* _What is being asked_
Can you output, as a JSON list of strings, each line from the one containing "collectors: W. R. Maxon" through the final line of the rows, both included, with one string per line and blank lines omitted?

* _Excerpted records_

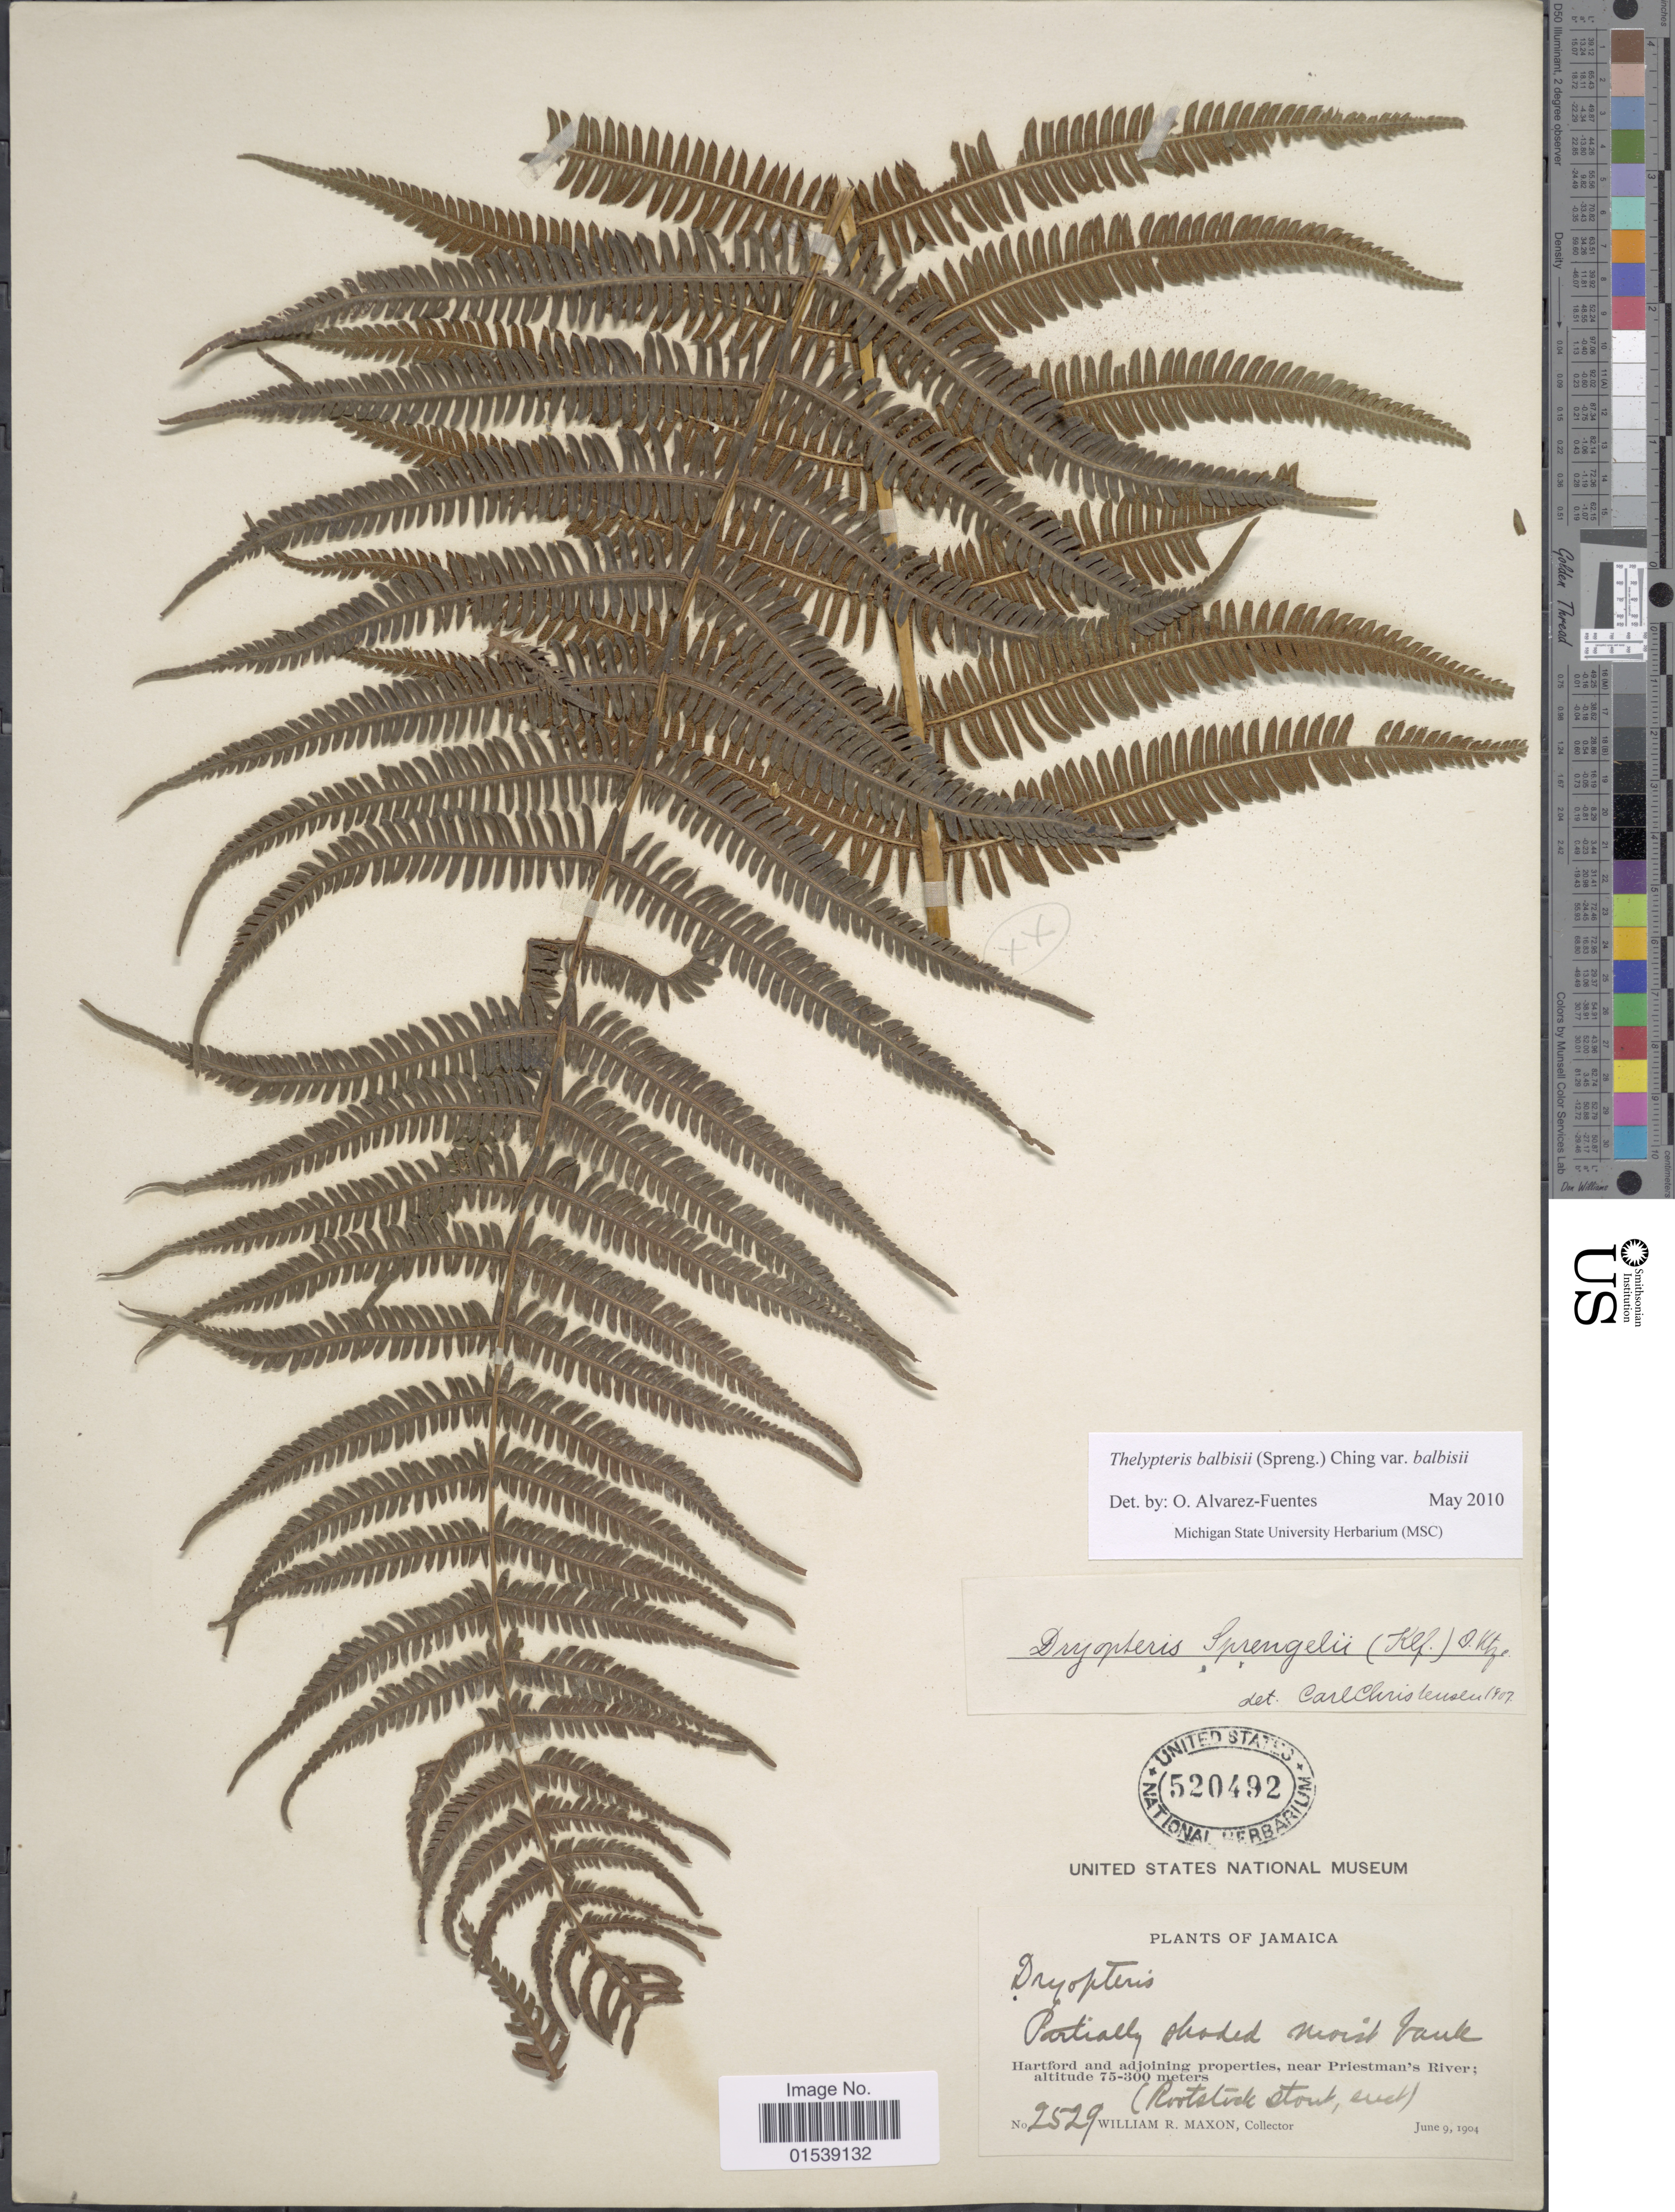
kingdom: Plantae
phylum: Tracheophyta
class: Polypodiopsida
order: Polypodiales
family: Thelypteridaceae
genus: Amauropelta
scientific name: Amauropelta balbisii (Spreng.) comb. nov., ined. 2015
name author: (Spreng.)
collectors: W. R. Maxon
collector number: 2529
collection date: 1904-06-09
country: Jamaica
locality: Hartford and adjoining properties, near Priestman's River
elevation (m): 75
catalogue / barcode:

* _Problem solution_
[
  "collectors: W. R. Maxon",
  "collector number: 2529",
  "collection date: 1904-06-09",
  "country: Jamaica",
  "locality: Hartford and adjoining properties, near Priestman's River",
  "elevation (m): 75",
  "catalogue / barcode:"
]